Playing Pool at the Moon sounds like a bad trip but it's a good excuse to give some variety to a low-memory cart.

User Rating: 7 | Lunar Ball NES
The Good: Adjusting the friction of the table is great; simple though functional controls; good multiplayer.

The Bad: Graphics sometimes drop from "fair" to "poor"; some weird tables have terribly annoying pockets.

Lunar Pool was the first game FCI released for the NES back in 1987, and it started a good relationship between them and Nintendo which later resulted in other games under important labels, as Advanced Dungeons & Dragons and Ultima. The game consists in a simple pool game (that you can play alone, or against a 2nd player or the computer) but it's fairly different from others because of the environment: the Moon (?). That means you can play in a wide range of different tables and balls arrangements (up to 60 stages) and (more important) you can also adjust the tables' friction, emulating gravity variation.
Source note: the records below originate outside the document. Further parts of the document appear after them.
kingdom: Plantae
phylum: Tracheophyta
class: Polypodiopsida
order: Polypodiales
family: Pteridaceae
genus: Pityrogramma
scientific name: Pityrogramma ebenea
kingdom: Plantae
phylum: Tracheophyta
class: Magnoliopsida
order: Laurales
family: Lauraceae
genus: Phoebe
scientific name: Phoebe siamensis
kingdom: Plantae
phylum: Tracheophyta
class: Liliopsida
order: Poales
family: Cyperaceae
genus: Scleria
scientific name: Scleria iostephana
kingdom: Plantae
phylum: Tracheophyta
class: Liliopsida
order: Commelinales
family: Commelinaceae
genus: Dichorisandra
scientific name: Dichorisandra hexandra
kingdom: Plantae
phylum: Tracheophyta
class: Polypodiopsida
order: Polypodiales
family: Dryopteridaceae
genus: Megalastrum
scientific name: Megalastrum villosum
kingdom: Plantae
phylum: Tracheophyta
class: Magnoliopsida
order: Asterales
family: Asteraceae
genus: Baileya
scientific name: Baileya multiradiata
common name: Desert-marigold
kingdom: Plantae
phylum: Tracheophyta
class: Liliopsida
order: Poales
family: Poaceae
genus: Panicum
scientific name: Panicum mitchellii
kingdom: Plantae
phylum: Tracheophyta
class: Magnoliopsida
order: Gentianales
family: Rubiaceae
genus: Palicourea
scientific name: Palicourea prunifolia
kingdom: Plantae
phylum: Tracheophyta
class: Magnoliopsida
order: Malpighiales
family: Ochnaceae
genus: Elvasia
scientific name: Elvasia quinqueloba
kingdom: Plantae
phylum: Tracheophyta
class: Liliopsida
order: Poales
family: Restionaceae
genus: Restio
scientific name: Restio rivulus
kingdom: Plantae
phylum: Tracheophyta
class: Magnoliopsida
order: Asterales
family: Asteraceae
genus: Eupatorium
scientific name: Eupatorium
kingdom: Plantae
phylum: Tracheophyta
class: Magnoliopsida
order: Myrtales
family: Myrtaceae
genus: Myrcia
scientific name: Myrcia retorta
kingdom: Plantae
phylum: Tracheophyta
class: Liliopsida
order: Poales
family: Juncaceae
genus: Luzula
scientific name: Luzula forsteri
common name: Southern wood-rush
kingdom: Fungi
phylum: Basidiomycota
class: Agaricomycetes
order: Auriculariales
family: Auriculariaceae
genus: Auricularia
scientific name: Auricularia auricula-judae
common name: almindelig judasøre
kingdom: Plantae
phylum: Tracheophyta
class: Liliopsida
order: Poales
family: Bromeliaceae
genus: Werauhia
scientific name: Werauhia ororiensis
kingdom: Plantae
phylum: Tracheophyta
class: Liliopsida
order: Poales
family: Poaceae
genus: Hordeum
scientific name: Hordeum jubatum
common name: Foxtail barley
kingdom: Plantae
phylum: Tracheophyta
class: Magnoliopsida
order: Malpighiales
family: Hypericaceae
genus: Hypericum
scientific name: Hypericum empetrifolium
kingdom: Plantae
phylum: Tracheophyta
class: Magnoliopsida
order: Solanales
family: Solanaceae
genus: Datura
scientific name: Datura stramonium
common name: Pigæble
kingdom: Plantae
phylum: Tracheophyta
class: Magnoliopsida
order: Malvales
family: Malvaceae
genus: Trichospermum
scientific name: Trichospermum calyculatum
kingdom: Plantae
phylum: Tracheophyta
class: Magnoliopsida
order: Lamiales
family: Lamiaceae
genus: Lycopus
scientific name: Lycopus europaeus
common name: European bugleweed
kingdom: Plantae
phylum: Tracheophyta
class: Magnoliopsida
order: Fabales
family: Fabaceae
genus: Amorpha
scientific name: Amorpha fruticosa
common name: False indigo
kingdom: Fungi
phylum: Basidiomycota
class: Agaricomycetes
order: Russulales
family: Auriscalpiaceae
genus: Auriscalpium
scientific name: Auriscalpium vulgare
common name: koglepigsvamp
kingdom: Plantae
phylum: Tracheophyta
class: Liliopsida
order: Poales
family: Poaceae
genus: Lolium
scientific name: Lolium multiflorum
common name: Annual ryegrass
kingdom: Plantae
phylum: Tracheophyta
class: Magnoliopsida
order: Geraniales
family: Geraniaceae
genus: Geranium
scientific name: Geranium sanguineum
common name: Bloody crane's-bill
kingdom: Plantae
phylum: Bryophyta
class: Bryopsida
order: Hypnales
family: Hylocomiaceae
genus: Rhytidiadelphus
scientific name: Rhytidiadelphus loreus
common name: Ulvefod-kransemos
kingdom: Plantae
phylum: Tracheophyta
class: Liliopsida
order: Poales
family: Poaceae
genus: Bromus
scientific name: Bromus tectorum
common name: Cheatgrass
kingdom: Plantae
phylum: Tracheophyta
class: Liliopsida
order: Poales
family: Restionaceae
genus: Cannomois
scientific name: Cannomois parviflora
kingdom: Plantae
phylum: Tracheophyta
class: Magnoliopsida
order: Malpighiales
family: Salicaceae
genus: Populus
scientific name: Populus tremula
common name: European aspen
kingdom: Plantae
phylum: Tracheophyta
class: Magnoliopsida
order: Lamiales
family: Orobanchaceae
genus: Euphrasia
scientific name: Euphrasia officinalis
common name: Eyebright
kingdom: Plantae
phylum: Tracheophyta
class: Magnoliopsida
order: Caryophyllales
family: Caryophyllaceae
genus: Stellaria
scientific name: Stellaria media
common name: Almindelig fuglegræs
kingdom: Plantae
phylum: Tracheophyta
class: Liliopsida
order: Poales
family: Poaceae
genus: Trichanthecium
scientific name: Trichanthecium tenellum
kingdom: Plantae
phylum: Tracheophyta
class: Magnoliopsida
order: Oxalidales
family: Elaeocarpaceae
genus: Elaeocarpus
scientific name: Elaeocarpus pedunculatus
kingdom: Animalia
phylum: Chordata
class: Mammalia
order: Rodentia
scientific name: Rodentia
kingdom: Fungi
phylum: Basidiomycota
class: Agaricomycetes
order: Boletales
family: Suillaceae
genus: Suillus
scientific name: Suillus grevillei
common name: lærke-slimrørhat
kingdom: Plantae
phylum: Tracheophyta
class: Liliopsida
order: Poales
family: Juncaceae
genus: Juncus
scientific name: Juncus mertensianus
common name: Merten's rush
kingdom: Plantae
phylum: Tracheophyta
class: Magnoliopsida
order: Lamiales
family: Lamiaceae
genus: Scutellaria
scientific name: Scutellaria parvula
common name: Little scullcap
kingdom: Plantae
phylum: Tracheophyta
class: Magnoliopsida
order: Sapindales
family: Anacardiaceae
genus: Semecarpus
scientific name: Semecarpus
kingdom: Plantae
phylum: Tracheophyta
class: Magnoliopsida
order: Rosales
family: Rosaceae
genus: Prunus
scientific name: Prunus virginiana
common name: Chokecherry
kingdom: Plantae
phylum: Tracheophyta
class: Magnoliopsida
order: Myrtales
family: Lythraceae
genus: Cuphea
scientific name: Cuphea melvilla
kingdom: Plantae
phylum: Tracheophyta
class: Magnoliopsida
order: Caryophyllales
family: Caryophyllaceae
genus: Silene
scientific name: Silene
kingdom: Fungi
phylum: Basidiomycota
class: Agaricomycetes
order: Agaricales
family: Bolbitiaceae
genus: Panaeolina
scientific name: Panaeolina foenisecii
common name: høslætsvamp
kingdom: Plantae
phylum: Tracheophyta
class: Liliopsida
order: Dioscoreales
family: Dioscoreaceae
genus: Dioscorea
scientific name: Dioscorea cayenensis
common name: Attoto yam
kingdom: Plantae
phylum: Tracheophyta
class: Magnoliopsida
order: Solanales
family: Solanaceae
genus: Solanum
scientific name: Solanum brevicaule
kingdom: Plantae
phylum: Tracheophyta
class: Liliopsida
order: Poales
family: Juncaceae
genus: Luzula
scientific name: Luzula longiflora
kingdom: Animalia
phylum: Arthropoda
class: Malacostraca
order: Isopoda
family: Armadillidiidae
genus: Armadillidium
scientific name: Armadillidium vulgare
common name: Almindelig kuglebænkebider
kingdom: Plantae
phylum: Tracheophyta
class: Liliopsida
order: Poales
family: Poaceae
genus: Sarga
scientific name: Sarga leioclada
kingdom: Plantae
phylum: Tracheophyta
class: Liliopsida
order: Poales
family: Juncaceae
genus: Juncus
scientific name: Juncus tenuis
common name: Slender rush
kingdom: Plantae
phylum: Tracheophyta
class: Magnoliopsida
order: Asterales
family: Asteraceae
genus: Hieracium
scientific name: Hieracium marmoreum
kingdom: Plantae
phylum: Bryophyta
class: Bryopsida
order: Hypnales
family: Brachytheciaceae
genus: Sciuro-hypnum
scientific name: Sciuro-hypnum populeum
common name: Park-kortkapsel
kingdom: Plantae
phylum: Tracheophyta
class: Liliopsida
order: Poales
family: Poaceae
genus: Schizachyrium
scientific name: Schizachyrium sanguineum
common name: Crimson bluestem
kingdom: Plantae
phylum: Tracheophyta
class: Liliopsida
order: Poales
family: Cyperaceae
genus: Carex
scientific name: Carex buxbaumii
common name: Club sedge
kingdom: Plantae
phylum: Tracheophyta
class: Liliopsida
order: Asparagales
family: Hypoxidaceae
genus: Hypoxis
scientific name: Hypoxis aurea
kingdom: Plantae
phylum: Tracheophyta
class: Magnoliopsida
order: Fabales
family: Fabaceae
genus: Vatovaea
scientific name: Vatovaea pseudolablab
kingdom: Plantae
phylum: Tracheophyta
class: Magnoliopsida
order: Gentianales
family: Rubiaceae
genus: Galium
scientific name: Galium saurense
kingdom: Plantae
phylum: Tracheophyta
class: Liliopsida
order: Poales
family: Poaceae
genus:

The game is nice because it has a good replay value in its simplicity. The controls work pretty well, and multiplayer is funny. The single player mode is OK too, where you have 3 shots to put down a ball: if you can't do it you lose a try; if you can go through a stage you gain a new one. The wide variety of tables' design helps the replay value to grow, and in the end you still have the friction to adjust before starting a game, making the balls stuck or float to no-end in the table.

Lunar Pool is a good game to fit the smaller possible part of memory for a NES cartridge.